To promote: move the code into `thesisagents/core/<source>/`,
update the import paths in `core_manager`, and remove the entry
from `PLUGIN_SOURCES` in `core/constants.py`. The user-visible
interface (the `--source <name>` flag) doesn't change.

This has happened exactly zero times to date — the plugin pattern
turns out to be the right home for most sources permanently.
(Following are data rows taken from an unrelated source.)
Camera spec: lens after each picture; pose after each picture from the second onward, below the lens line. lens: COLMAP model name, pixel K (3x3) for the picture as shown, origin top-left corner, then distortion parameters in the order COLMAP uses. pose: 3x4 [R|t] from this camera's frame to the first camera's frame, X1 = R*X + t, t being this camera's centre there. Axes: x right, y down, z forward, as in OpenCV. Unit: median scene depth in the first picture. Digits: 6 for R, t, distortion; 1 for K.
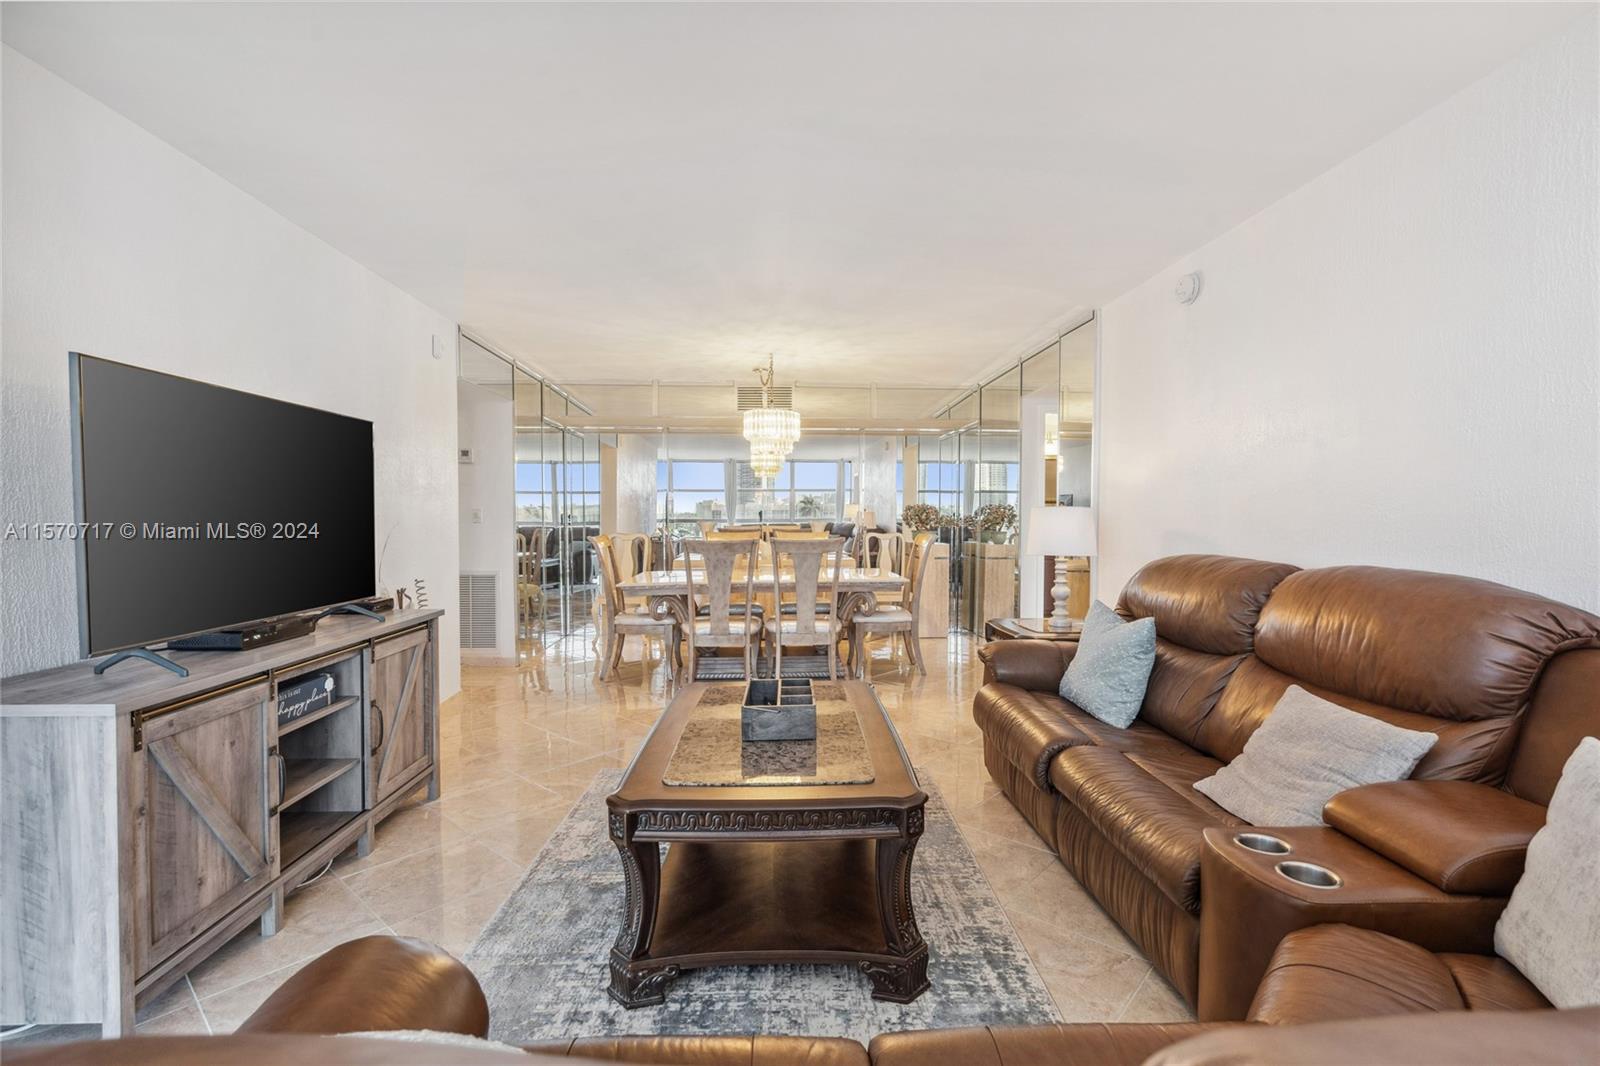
lens RADIAL K [[732.6, 0, 804.2], [0, 732.6, 530.3], [0, 0, 1]] dist [-0.014155, 0.001385]
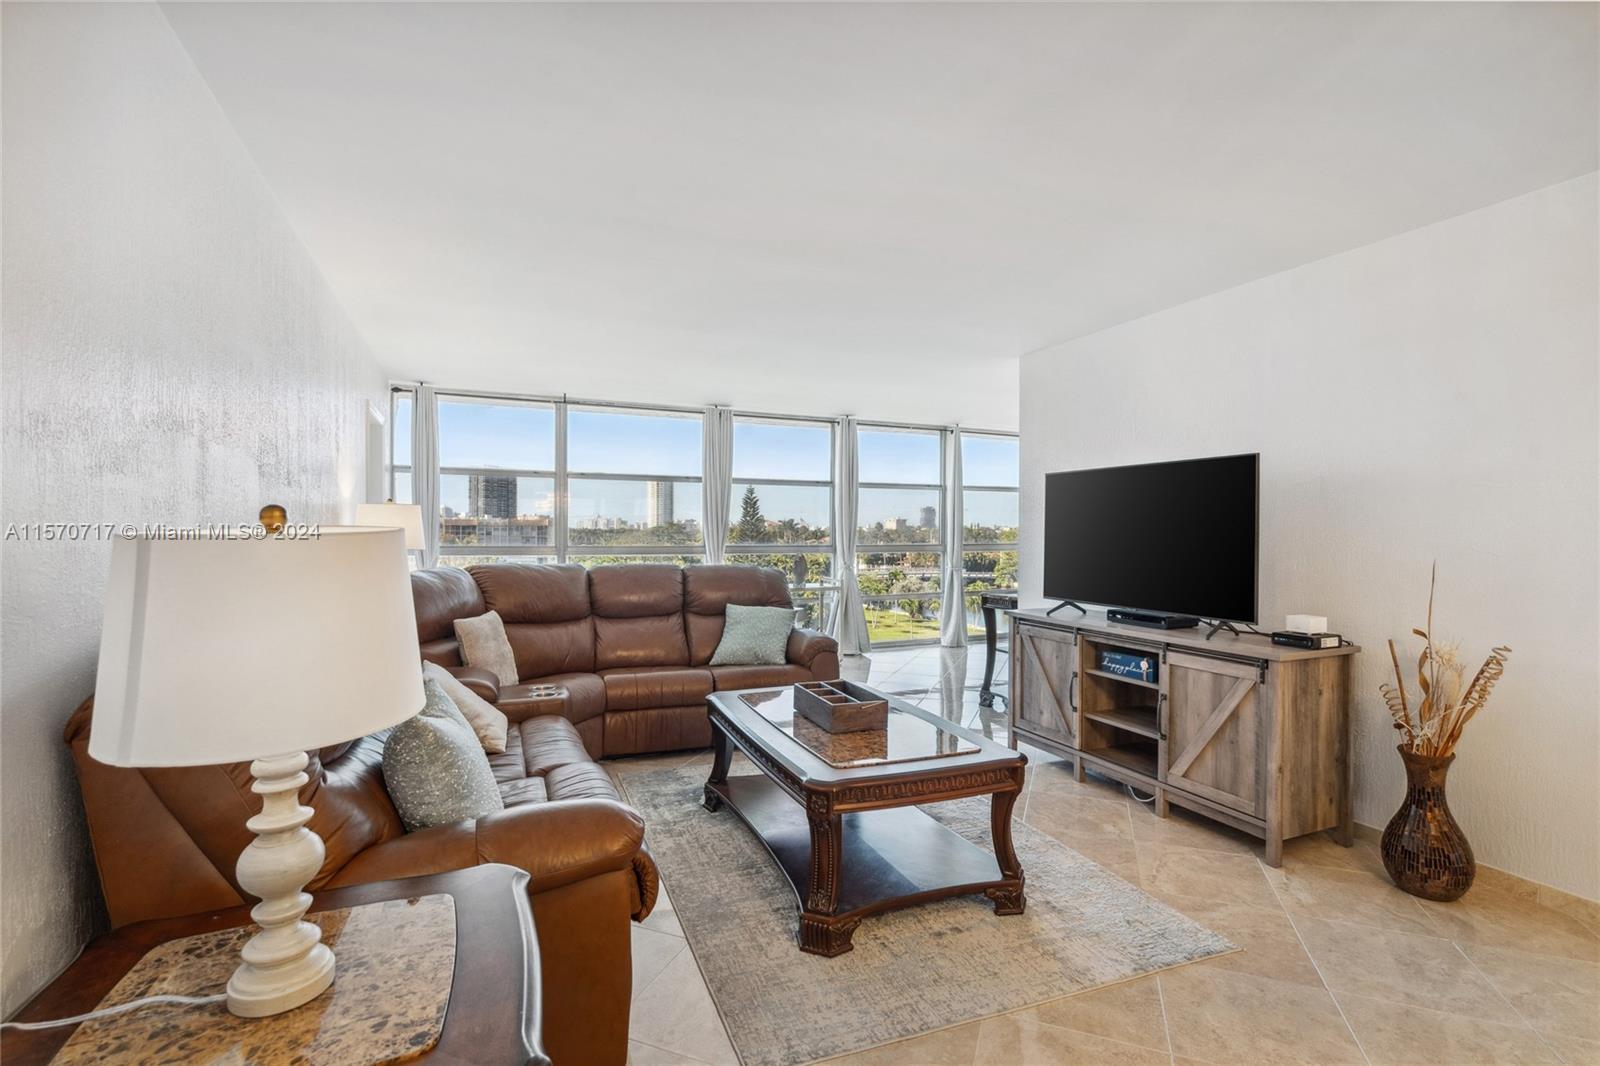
lens RADIAL K [[732.6, 0, 802.0], [0, 732.6, 542.3], [0, 0, 1]] dist [-0.014155, 0.001385]
pose [[-0.941044, -0.010155, -0.338132, 0.435375], [-0.020808, 0.999394, 0.027894, -0.046259], [0.337644, 0.033286, -0.940685, 2.139596]]
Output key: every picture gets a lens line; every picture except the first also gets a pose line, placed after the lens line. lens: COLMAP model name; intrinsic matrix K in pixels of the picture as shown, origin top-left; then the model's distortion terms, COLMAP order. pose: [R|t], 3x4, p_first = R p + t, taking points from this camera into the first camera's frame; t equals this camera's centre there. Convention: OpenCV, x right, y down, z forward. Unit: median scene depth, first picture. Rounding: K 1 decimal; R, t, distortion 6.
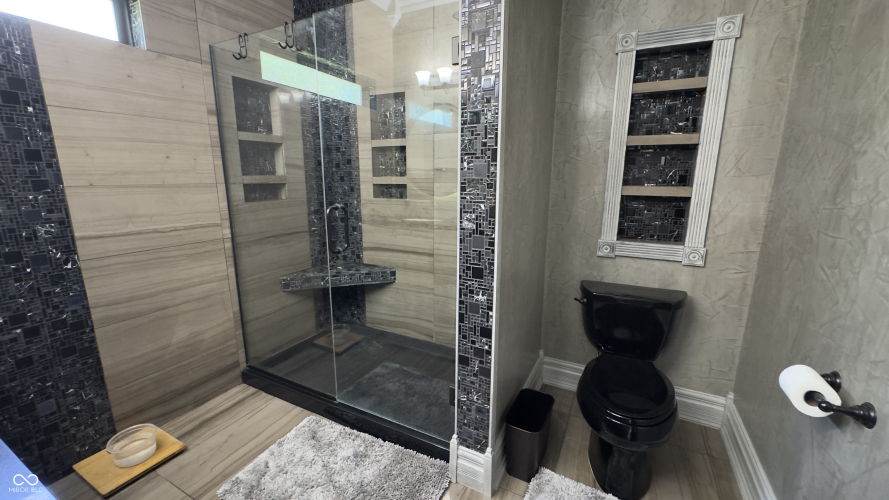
lens RADIAL K [[354.2, 0, 442.6], [0, 354.2, 248.8], [0, 0, 1]] dist [-0.001914, -0.000137]
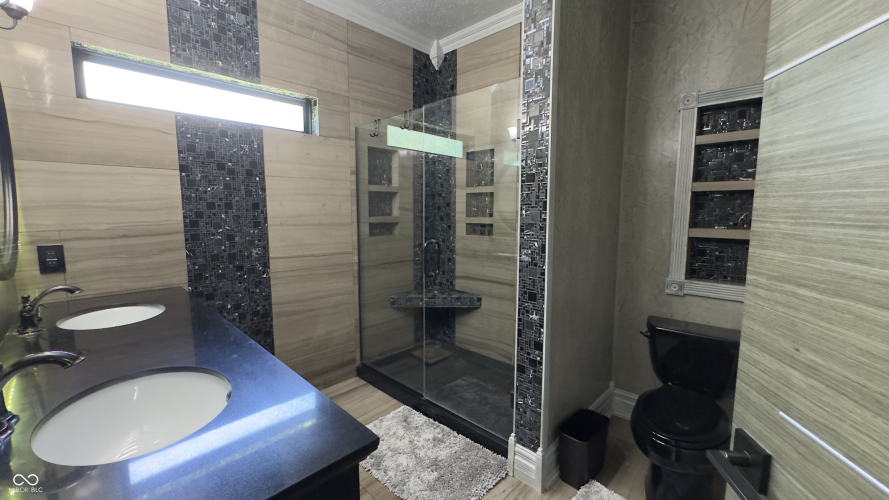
lens RADIAL K [[354.2, 0, 443.9], [0, 354.2, 249.7], [0, 0, 1]] dist [-0.001914, -0.000137]
pose [[0.957581, 0.029467, -0.286654, 0.113298], [-0.056915, 0.994502, -0.087896, 0.022816], [0.282488, 0.100482, 0.953994, -0.224946]]
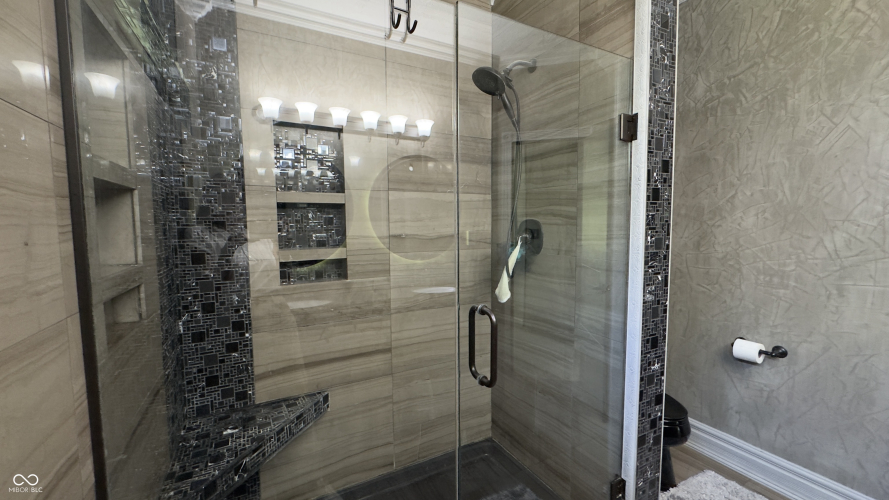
lens RADIAL K [[354.2, 0, 441.5], [0, 354.2, 249.7], [0, 0, 1]] dist [-0.001914, -0.000137]
pose [[0.568806, -0.069865, 0.819499, -0.774251], [0.180152, 0.982773, -0.041256, -0.191113], [-0.802499, 0.171101, 0.571593, 0.635639]]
## Worked examples in-tree

- `sources/arxiv/` — JSON / Atom hybrid, no API key, low rate
  limit. Good starting point for a simple read-only source.
- `sources/pubmed/` — XML response, optional API key, two-step
  flow (search → fetch full record). Good example of multi-call
  patterns.
- `sources/ieee/` — dual API + scrape paths gated by different
  env vars. Good example of optional dependency handling.
- `sources/scholar/` — pure HTML scrape with Selenium fallback,
  ToS-opt-in. Good example of when not to do this — the code is
  fragile by necessity.
- `sources/springer/` — `ConfigError` at construction when key is
  missing. Good example of soft-skip integration.
- `sources/europepmc/` — open REST API, no key, JSON. Clean example of
  the over-fetch-then-year-post-filter pattern + structured-vs-flat
  author fallback.
- `sources/doaj/` — open API where the **query rides in the URL path**
  (percent-encoded), not a query parameter. Good example of a
  non-standard endpoint shape.
- `sources/hal/` — Solr-backed API whose fields are arrays even when
  single-valued. Good example of defensive array-or-scalar unwrapping.
- `sources/core/` — opt-in via `THESISAGENTS_CORE_API_KEY` passed as a
  Bearer header. Good example of header-based auth + soft-skip.